• _Texte fourni_:
◆ ◆ ◆ ◆ ◆ ◆ ◆
De la physique des matériaux à la résilience du milieu intérieur

Dans ses Leçons sur les Phénomènes de la Vie (1878) Claude Bernard énonçait le principe selon lequel « La fixité du milieu intérieur est la condition de la vie libre, indépendante ».  De nombreuses espèces animales, en particulier les oiseaux et les mammifères, ont la possibilité de maintenir dans des limites étroites les caractères physico-chimiques de leur milieu intérieur en dépit des variations parfois importantes de leur milieu de vie. Cette stabilité relative du milieu intérieur a été nommée homéostasie par le physiologiste américain Walter Cannon. Elle est définie par un certain nombre de constantes, telles que la température, la pression osmotique, la pression artérielle, la glycémie. Le maintien de ces constantes est à la base de toute la physiologie des régulations. Ces processus physiologiques participent à l’adaptation de l’individu à son milieu [aptare ad, ajuster en vue de...].

Le terme stress, du vieux français estresse, nous est revenu par la langue anglaise [ME. stresse < OFr. estresse < VL *strictia < L. strictus, STRICT]. Il signifie à la fois la force exercée sur un corps (=strain) et qui le contraint ou le déforme, et la réaction opposante du corps qui résiste à cette force. Il fait donc référence à la fois à la cause d’une perturbation et à ses effets. Leur dissociation a été introduite lors de l’étude de l’élasticité des matériaux et s’exprime par la loi de Hooke, selon laquelle il existe une relation linéaire entre la contrainte et la déformation. Au delà de la limite élastique, le matériau conserve une déformation permanente. Si la contrainte augmente encore, on entre dans la zone de rupture. Le coefficient d’élasticité, la zone de plasticité et la limite de rupture sont des caractéristiques physiques des matériaux. Ce modèle physique a été et il est encore utilisé en biologie du stress, et s’applique aux forces de l’environnement qui s’exercent sur les équilibres homéostatiques. Ces forces induisent des modifications adaptatives, qui entrent dans le cadre des régulations physiologiques, jusqu’à une limite au-delà de laquelle des processus nouveaux sont mis en jeu. Dans ce contexte, le terme de stress implique une rupture des processus d’adaptation et comporte donc une connotation négative.
◆ ◆ ◆ ◆ ◆ ◆ ◆
• _Consigne_:
D'après le texte sur l'homéostasie et le stress, qui a donné le nom d'homéostasie à la stabilité relative du milieu intérieur ?
◆ ◆ ◆ ◆ ◆ ◆ ◆
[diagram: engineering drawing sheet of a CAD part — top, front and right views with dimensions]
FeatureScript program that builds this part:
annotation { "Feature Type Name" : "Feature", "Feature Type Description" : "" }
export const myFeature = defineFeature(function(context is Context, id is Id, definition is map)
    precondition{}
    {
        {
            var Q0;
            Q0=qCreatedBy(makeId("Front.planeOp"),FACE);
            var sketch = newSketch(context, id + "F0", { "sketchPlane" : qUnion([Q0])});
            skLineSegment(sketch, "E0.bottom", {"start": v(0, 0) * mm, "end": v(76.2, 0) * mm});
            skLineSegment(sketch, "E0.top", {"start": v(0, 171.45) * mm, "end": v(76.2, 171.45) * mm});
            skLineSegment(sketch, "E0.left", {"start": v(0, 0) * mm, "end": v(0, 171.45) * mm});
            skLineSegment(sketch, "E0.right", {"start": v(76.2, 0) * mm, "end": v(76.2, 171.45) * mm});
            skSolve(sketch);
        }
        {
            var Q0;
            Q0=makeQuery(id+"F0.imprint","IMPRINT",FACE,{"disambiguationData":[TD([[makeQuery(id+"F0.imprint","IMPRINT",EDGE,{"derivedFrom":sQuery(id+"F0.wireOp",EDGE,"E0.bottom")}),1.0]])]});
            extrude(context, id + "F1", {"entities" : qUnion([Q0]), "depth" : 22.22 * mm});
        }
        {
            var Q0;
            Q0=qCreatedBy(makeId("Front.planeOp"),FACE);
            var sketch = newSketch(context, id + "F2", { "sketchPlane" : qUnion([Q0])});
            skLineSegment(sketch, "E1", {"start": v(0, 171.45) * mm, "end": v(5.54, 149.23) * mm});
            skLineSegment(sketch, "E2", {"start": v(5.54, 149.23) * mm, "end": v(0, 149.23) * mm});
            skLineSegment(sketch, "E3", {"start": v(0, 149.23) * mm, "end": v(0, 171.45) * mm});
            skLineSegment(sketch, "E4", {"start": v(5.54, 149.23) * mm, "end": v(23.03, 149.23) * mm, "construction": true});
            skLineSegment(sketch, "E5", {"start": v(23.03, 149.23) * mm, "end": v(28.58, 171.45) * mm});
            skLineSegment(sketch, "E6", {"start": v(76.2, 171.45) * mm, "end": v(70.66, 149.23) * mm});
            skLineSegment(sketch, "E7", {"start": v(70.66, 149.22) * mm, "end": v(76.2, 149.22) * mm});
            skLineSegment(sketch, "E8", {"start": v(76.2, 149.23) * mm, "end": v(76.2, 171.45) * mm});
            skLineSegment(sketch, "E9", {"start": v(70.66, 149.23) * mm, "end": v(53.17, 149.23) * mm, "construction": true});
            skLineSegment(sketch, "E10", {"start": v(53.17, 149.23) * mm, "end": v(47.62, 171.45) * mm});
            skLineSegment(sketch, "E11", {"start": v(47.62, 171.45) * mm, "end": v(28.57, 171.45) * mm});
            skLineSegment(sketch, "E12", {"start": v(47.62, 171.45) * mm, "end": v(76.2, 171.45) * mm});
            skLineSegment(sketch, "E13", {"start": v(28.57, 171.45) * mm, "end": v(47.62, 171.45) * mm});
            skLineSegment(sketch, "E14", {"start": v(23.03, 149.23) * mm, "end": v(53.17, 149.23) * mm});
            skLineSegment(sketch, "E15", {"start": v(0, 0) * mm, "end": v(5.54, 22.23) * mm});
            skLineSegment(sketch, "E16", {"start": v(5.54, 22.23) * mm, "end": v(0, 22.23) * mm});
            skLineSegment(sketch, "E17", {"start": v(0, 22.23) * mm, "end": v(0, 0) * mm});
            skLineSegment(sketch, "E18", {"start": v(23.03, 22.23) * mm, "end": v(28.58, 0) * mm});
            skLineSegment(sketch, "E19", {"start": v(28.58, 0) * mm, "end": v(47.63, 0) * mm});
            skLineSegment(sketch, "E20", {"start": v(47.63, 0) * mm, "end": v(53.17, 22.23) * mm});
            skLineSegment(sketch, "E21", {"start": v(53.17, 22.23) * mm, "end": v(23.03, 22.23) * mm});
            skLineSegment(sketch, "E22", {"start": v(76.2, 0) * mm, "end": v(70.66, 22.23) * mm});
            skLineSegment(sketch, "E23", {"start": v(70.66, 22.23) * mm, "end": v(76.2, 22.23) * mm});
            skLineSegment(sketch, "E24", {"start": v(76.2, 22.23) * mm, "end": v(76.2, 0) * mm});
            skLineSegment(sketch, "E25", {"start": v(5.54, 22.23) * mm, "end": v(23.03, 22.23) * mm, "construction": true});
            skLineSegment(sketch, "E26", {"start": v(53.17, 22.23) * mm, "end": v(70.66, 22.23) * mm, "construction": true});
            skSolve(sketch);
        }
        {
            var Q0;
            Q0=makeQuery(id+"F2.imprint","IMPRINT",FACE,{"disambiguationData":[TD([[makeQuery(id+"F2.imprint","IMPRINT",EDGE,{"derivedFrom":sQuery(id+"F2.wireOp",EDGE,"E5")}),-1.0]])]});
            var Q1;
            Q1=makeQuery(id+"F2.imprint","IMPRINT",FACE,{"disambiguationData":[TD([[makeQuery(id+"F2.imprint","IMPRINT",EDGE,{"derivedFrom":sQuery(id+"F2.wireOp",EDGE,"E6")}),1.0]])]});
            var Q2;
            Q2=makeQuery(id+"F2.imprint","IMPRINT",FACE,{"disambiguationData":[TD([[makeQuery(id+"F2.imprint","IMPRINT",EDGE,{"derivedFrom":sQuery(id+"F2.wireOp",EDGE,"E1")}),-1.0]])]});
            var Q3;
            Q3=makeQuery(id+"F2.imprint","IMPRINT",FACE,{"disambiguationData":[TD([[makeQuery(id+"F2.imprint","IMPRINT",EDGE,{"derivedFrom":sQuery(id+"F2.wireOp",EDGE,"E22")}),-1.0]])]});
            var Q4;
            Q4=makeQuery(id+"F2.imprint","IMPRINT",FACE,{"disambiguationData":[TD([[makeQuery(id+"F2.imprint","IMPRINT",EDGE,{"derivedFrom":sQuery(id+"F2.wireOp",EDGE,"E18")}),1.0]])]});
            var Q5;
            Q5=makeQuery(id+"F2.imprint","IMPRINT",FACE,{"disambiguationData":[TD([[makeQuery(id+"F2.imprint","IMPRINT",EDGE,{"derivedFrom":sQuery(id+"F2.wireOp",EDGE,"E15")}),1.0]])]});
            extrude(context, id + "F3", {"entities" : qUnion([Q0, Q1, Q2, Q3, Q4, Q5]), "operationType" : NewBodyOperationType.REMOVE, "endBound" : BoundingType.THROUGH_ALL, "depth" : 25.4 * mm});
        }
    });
◆ ◆ ◆ ◆ ◆ ◆ ◆
• _Espace de réponse_:
Le physiologiste américain Walter Cannon.